Ex-prisoners find their place in society
When paramilitary prisoners walked free from the Maze jail just over a decade ago under the terms of the Good Friday agreement, it was a step too far for many people.
Alan McBride, who lost his wife and father-in-law in the IRA Shankill bombing, takes a pragmatic view of it.
"There are some victims who are very clearly of the opinion that the prisoners should never have got out of jail, that they should've been locked up forever and the key thrown away," he said.
"There are others who are more pragmatic and who say, well you know we probably wouldn't have had a peace process if it hadn't been for the endorsement of the prisoners.
"Therefore letting them out of jail if they're going back into their communities to play a constructive role, then perhaps it's a good thing."
A two-day conference examining the contribution of former prisoners is currently under way, involving a wide range of people from educationalists to the PSNI.
Also taking part is former Methodist moderator Harold Good, who was one of the independent witnesses to IRA decommissioning.
"I think we've got to remember that the peace process which we now enjoy the benefits of, wasn't the product of polite conversations in suburban drawing rooms," he said.
"It was largely the contribution of politically motivated prisoners that brought us to where we now are."
A decade ago there were early indicators that plans were already being laid for life after imprisonment.
The last IRA leader in the Maze, Jim McVeigh, has now re-engaged with his trade union roots, as have some of his loyalist counterparts.
"I work for an organisation that works on behalf of ex-prisoners so I've already got a good relationship with people who fought on the other side," he said.
"What is surprising is that both loyalist and republican former prisoners have joined the trade union."
Local SIPTU trade union organiser Niall McNally said Catholic and Protestant working classes uniting under a trade union banner is harking back to socialism in Ireland in the early part of the 20th century.
"I think it's time that we got back to the days of Jim Larkin with Protestant and Catholic working class unity," he said.
"That's the sort of engagement that SIPTU wants to involve itself in in the future."
The funding of ex-prisoners groups is seen by sceptics as peace money lining the pockets of former terrorists.
Cairan de Baroid of the Community Foundation for Northern Ireland, the body responsible for overseeing the Prisons to Peace project, said that can't happen.
"The financial audit trail is extremely rigid and anybody who's working with peace money will know that," said.
"We have finance staff here and there is 100% verification of every single item of expenditure.
"Only expenditure that's tied to the work plans that've been identified is eligible. Nothing outside of that would be approved."
Dr Peter Shirlow of Queens University has been involved in academic studies focusing on former paramilitary prisoners.
"The majority of the people that we surveyed have significant mental, social, alcohol and employment related problems," he said.
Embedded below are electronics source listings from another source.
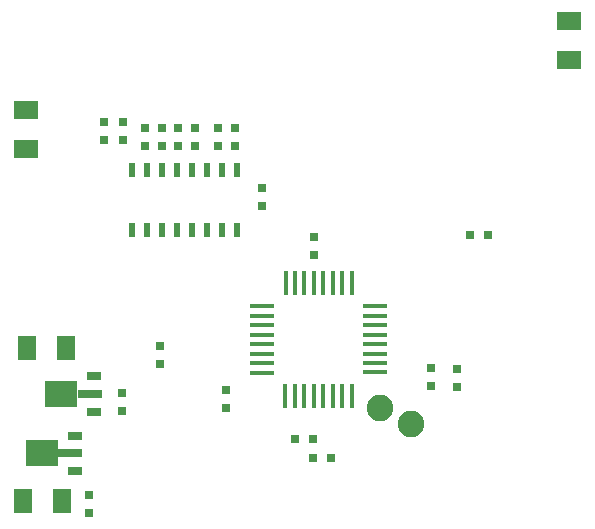
<source format=gtp>
G04 (created by PCBNEW-RS274X (2012-01-19 BZR 3256)-stable) date 13/04/2012 18:31:07*
G01*
G70*
G90*
%MOIN*%
G04 Gerber Fmt 3.4, Leading zero omitted, Abs format*
%FSLAX34Y34*%
G04 APERTURE LIST*
%ADD10C,0.006000*%
%ADD11R,0.047200X0.027600*%
%ADD12R,0.078700X0.027600*%
%ADD13R,0.110300X0.086600*%
%ADD14R,0.020000X0.045000*%
%ADD15R,0.031500X0.025000*%
%ADD16R,0.025000X0.031500*%
%ADD17R,0.017700X0.078700*%
%ADD18R,0.078700X0.017700*%
%ADD19R,0.060000X0.080000*%
%ADD20R,0.080000X0.060000*%
%ADD21C,0.088600*%
G04 APERTURE END LIST*
G54D10*
G54D11*
X18862Y-27717D03*
G54D12*
X18705Y-27126D03*
G54D11*
X18862Y-26535D03*
G54D13*
X17760Y-27126D03*
G54D14*
X24253Y-17671D03*
X23753Y-17671D03*
X23253Y-17671D03*
X22753Y-17671D03*
X22253Y-17671D03*
X21753Y-17671D03*
X21253Y-17671D03*
X20753Y-17671D03*
X20753Y-19671D03*
X21253Y-19671D03*
X21753Y-19671D03*
X22253Y-19671D03*
X22753Y-19671D03*
X23253Y-19671D03*
X23753Y-19671D03*
X24253Y-19671D03*
G54D15*
X26819Y-19913D03*
X26819Y-20513D03*
G54D16*
X26180Y-26646D03*
X26780Y-26646D03*
X27379Y-27276D03*
X26779Y-27276D03*
G54D15*
X25079Y-18883D03*
X25079Y-18283D03*
G54D17*
X25876Y-21443D03*
X26191Y-21443D03*
X26506Y-21443D03*
X26821Y-21443D03*
X27136Y-21443D03*
X27451Y-21443D03*
X27766Y-21443D03*
X28081Y-21443D03*
X28079Y-25209D03*
X25869Y-25209D03*
X26189Y-25209D03*
X26509Y-25209D03*
X26819Y-25209D03*
X27139Y-25209D03*
X27449Y-25209D03*
X27769Y-25209D03*
G54D18*
X28869Y-22227D03*
X28869Y-22541D03*
X28869Y-22857D03*
X28869Y-23171D03*
X28869Y-23487D03*
X28869Y-23801D03*
X28869Y-24117D03*
X28869Y-24431D03*
X25089Y-22229D03*
X25089Y-22539D03*
X25089Y-22859D03*
X25089Y-23169D03*
X25089Y-23479D03*
X25089Y-23799D03*
X25089Y-24119D03*
X25089Y-24439D03*
G54D19*
X17244Y-23610D03*
X18544Y-23610D03*
X17137Y-28728D03*
X18437Y-28728D03*
G54D15*
X20429Y-25102D03*
X20429Y-25702D03*
X19315Y-28503D03*
X19315Y-29103D03*
X24201Y-16287D03*
X24201Y-16887D03*
X23630Y-16275D03*
X23630Y-16875D03*
X22850Y-16275D03*
X22850Y-16875D03*
X22299Y-16287D03*
X22299Y-16887D03*
X21752Y-16287D03*
X21752Y-16887D03*
X21196Y-16292D03*
X21196Y-16892D03*
X20461Y-16082D03*
X20461Y-16682D03*
X19839Y-16074D03*
X19839Y-16674D03*
X30728Y-24887D03*
X30728Y-24287D03*
X23882Y-25023D03*
X23882Y-25623D03*
X31591Y-24302D03*
X31591Y-24902D03*
G54D20*
X17232Y-16989D03*
X17232Y-15689D03*
X35340Y-12730D03*
X35340Y-14030D03*
G54D21*
X29040Y-25620D03*
X30050Y-26150D03*
G54D16*
X32011Y-19854D03*
X32611Y-19854D03*
G54D15*
X21709Y-24135D03*
X21709Y-23535D03*
G54D11*
X19500Y-25741D03*
G54D12*
X19343Y-25150D03*
G54D11*
X19500Y-24559D03*
G54D13*
X18398Y-25150D03*
M02*

</source>
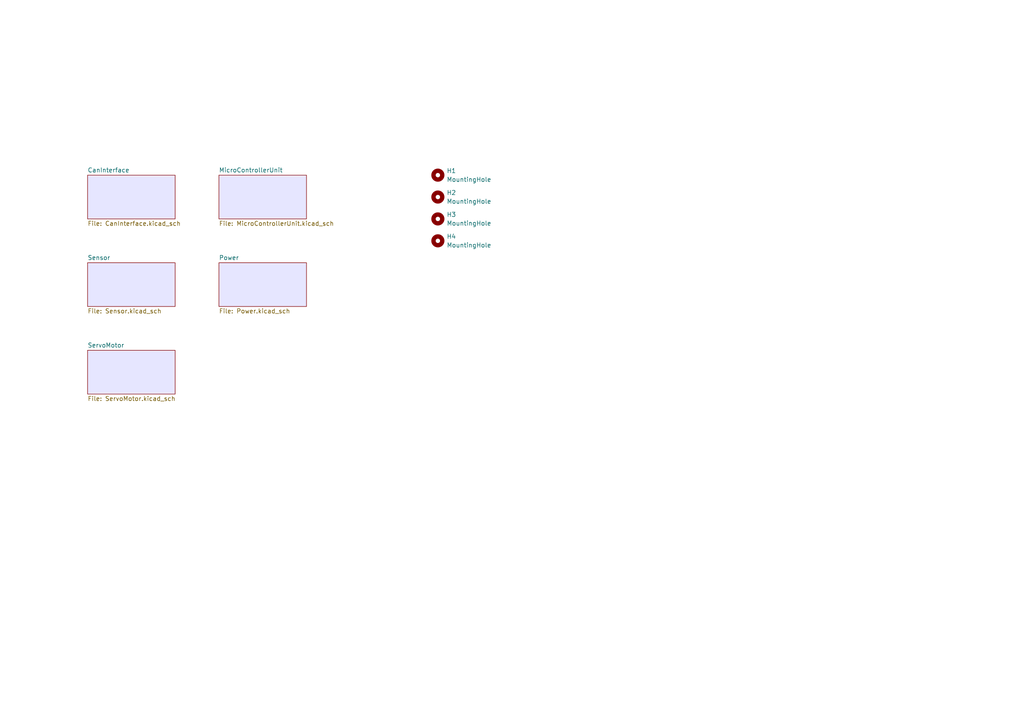
<source format=kicad_sch>
(kicad_sch
	(version 20250114)
	(generator "eeschema")
	(generator_version "9.0")
	(uuid "6c4aa1f5-c08b-4349-85f8-88bb399e711f")
	(paper "A4")
	
	(symbol
		(lib_id "Mechanical:MountingHole")
		(at 127 50.8 0)
		(unit 1)
		(exclude_from_sim no)
		(in_bom no)
		(on_board yes)
		(dnp no)
		(fields_autoplaced yes)
		(uuid "339f4a7e-b26a-4c99-9f6c-8ae7653e27c4")
		(property "Reference" "H1"
			(at 129.54 49.5299 0)
			(effects
				(font
					(size 1.27 1.27)
				)
				(justify left)
			)
		)
		(property "Value" "MountingHole"
			(at 129.54 52.0699 0)
			(effects
				(font
					(size 1.27 1.27)
				)
				(justify left)
			)
		)
		(property "Footprint" "MountingHole:MountingHole_3.2mm_M3_Pad_TopBottom"
			(at 127 50.8 0)
			(effects
				(font
					(size 1.27 1.27)
				)
				(hide yes)
			)
		)
		(property "Datasheet" "~"
			(at 127 50.8 0)
			(effects
				(font
					(size 1.27 1.27)
				)
				(hide yes)
			)
		)
		(property "Description" "Mounting Hole without connection"
			(at 127 50.8 0)
			(effects
				(font
					(size 1.27 1.27)
				)
				(hide yes)
			)
		)
		(instances
			(project ""
				(path "/6c4aa1f5-c08b-4349-85f8-88bb399e711f"
					(reference "H1")
					(unit 1)
				)
			)
		)
	)
	(symbol
		(lib_id "Mechanical:MountingHole")
		(at 127 69.85 0)
		(unit 1)
		(exclude_from_sim no)
		(in_bom no)
		(on_board yes)
		(dnp no)
		(fields_autoplaced yes)
		(uuid "4549ae0a-eb28-4a77-816e-a4907dbbe127")
		(property "Reference" "H4"
			(at 129.54 68.5799 0)
			(effects
				(font
					(size 1.27 1.27)
				)
				(justify left)
			)
		)
		(property "Value" "MountingHole"
			(at 129.54 71.1199 0)
			(effects
				(font
					(size 1.27 1.27)
				)
				(justify left)
			)
		)
		(property "Footprint" "MountingHole:MountingHole_3.2mm_M3_Pad_TopBottom"
			(at 127 69.85 0)
			(effects
				(font
					(size 1.27 1.27)
				)
				(hide yes)
			)
		)
		(property "Datasheet" "~"
			(at 127 69.85 0)
			(effects
				(font
					(size 1.27 1.27)
				)
				(hide yes)
			)
		)
		(property "Description" "Mounting Hole without connection"
			(at 127 69.85 0)
			(effects
				(font
					(size 1.27 1.27)
				)
				(hide yes)
			)
		)
		(instances
			(project "SubaruPlate"
				(path "/6c4aa1f5-c08b-4349-85f8-88bb399e711f"
					(reference "H4")
					(unit 1)
				)
			)
		)
	)
	(symbol
		(lib_id "Mechanical:MountingHole")
		(at 127 63.5 0)
		(unit 1)
		(exclude_from_sim no)
		(in_bom no)
		(on_board yes)
		(dnp no)
		(fields_autoplaced yes)
		(uuid "edea4004-101c-42b6-a6df-2050351d8c38")
		(property "Reference" "H3"
			(at 129.54 62.2299 0)
			(effects
				(font
					(size 1.27 1.27)
				)
				(justify left)
			)
		)
		(property "Value" "MountingHole"
			(at 129.54 64.7699 0)
			(effects
				(font
					(size 1.27 1.27)
				)
				(justify left)
			)
		)
		(property "Footprint" "MountingHole:MountingHole_3.2mm_M3_Pad_TopBottom"
			(at 127 63.5 0)
			(effects
				(font
					(size 1.27 1.27)
				)
				(hide yes)
			)
		)
		(property "Datasheet" "~"
			(at 127 63.5 0)
			(effects
				(font
					(size 1.27 1.27)
				)
				(hide yes)
			)
		)
		(property "Description" "Mounting Hole without connection"
			(at 127 63.5 0)
			(effects
				(font
					(size 1.27 1.27)
				)
				(hide yes)
			)
		)
		(instances
			(project "SubaruPlate"
				(path "/6c4aa1f5-c08b-4349-85f8-88bb399e711f"
					(reference "H3")
					(unit 1)
				)
			)
		)
	)
	(symbol
		(lib_id "Mechanical:MountingHole")
		(at 127 57.15 0)
		(unit 1)
		(exclude_from_sim no)
		(in_bom no)
		(on_board yes)
		(dnp no)
		(fields_autoplaced yes)
		(uuid "fb51d8e7-6afd-43d2-9058-a848a4cc03e2")
		(property "Reference" "H2"
			(at 129.54 55.8799 0)
			(effects
				(font
					(size 1.27 1.27)
				)
				(justify left)
			)
		)
		(property "Value" "MountingHole"
			(at 129.54 58.4199 0)
			(effects
				(font
					(size 1.27 1.27)
				)
				(justify left)
			)
		)
		(property "Footprint" "MountingHole:MountingHole_3.2mm_M3_Pad_TopBottom"
			(at 127 57.15 0)
			(effects
				(font
					(size 1.27 1.27)
				)
				(hide yes)
			)
		)
		(property "Datasheet" "~"
			(at 127 57.15 0)
			(effects
				(font
					(size 1.27 1.27)
				)
				(hide yes)
			)
		)
		(property "Description" "Mounting Hole without connection"
			(at 127 57.15 0)
			(effects
				(font
					(size 1.27 1.27)
				)
				(hide yes)
			)
		)
		(instances
			(project "SubaruPlate"
				(path "/6c4aa1f5-c08b-4349-85f8-88bb399e711f"
					(reference "H2")
					(unit 1)
				)
			)
		)
	)
	(sheet
		(at 25.4 50.8)
		(size 25.4 12.7)
		(exclude_from_sim no)
		(in_bom yes)
		(on_board yes)
		(dnp no)
		(fields_autoplaced yes)
		(stroke
			(width 0.1524)
			(type solid)
		)
		(fill
			(color 0 0 255 0.1000)
		)
		(uuid "44ad5b2d-22cb-4ed2-bb54-706dcaaae99f")
		(property "Sheetname" "CanInterface"
			(at 25.4 50.0884 0)
			(effects
				(font
					(size 1.27 1.27)
				)
				(justify left bottom)
			)
		)
		(property "Sheetfile" "CanInterface.kicad_sch"
			(at 25.4 64.0846 0)
			(effects
				(font
					(size 1.27 1.27)
				)
				(justify left top)
			)
		)
		(instances
			(project "SubaruPlate"
				(path "/6c4aa1f5-c08b-4349-85f8-88bb399e711f"
					(page "2")
				)
			)
		)
	)
	(sheet
		(at 63.5 76.2)
		(size 25.4 12.7)
		(exclude_from_sim no)
		(in_bom yes)
		(on_board yes)
		(dnp no)
		(fields_autoplaced yes)
		(stroke
			(width 0.1524)
			(type solid)
		)
		(fill
			(color 0 0 255 0.1000)
		)
		(uuid "5080f980-61f3-43e2-a69d-110d0de0a5b0")
		(property "Sheetname" "Power"
			(at 63.5 75.4884 0)
			(effects
				(font
					(size 1.27 1.27)
				)
				(justify left bottom)
			)
		)
		(property "Sheetfile" "Power.kicad_sch"
			(at 63.5 89.4846 0)
			(effects
				(font
					(size 1.27 1.27)
				)
				(justify left top)
			)
		)
		(instances
			(project "SubaruPlate"
				(path "/6c4aa1f5-c08b-4349-85f8-88bb399e711f"
					(page "5")
				)
			)
		)
	)
	(sheet
		(at 25.4 76.2)
		(size 25.4 12.7)
		(exclude_from_sim no)
		(in_bom yes)
		(on_board yes)
		(dnp no)
		(fields_autoplaced yes)
		(stroke
			(width 0.1524)
			(type solid)
		)
		(fill
			(color 0 0 255 0.1000)
		)
		(uuid "5c73a0cd-a157-4ca7-894b-882ccf57262e")
		(property "Sheetname" "Sensor"
			(at 25.4 75.4884 0)
			(effects
				(font
					(size 1.27 1.27)
				)
				(justify left bottom)
			)
		)
		(property "Sheetfile" "Sensor.kicad_sch"
			(at 25.4 89.4846 0)
			(effects
				(font
					(size 1.27 1.27)
				)
				(justify left top)
			)
		)
		(instances
			(project "SubaruPlate"
				(path "/6c4aa1f5-c08b-4349-85f8-88bb399e711f"
					(page "4")
				)
			)
		)
	)
	(sheet
		(at 63.5 50.8)
		(size 25.4 12.7)
		(exclude_from_sim no)
		(in_bom yes)
		(on_board yes)
		(dnp no)
		(fields_autoplaced yes)
		(stroke
			(width 0.1524)
			(type solid)
		)
		(fill
			(color 0 0 255 0.1000)
		)
		(uuid "68138f6b-698e-4dab-8cce-76242e9c0eb0")
		(property "Sheetname" "MicroControllerUnit"
			(at 63.5 50.0884 0)
			(effects
				(font
					(size 1.27 1.27)
				)
				(justify left bottom)
			)
		)
		(property "Sheetfile" "MicroControllerUnit.kicad_sch"
			(at 63.5 64.0846 0)
			(effects
				(font
					(size 1.27 1.27)
				)
				(justify left top)
			)
		)
		(instances
			(project "SubaruPlate"
				(path "/6c4aa1f5-c08b-4349-85f8-88bb399e711f"
					(page "3")
				)
			)
		)
	)
	(sheet
		(at 25.4 101.6)
		(size 25.4 12.7)
		(exclude_from_sim no)
		(in_bom yes)
		(on_board yes)
		(dnp no)
		(fields_autoplaced yes)
		(stroke
			(width 0.1524)
			(type solid)
		)
		(fill
			(color 0 0 255 0.1000)
		)
		(uuid "f7f44c04-947a-4937-9801-601d1f41f1cc")
		(property "Sheetname" "ServoMotor"
			(at 25.4 100.8884 0)
			(effects
				(font
					(size 1.27 1.27)
				)
				(justify left bottom)
			)
		)
		(property "Sheetfile" "ServoMotor.kicad_sch"
			(at 25.4 114.8846 0)
			(effects
				(font
					(size 1.27 1.27)
				)
				(justify left top)
			)
		)
		(instances
			(project "SubaruPlate"
				(path "/6c4aa1f5-c08b-4349-85f8-88bb399e711f"
					(page "6")
				)
			)
		)
	)
	(sheet_instances
		(path "/"
			(page "1")
		)
	)
	(embedded_fonts no)
)

</source>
"The reality of life for the majority of ex-prisoners is not cruising about in BMW cars and going on expensive holidays in the sun.
"It is dealing with the consequences of harm and the consequences of imprisonment.
"These are key grinding problems for them and it's the nature of one of the problems in our society.
"Former prisoners are now isolated within their own communities."
Generally speaking the mood within the ex-prisoners community and those who work with them is positive.
The walls at the Maze prison have come down, but the legacy of all those caught up in the conflict remains.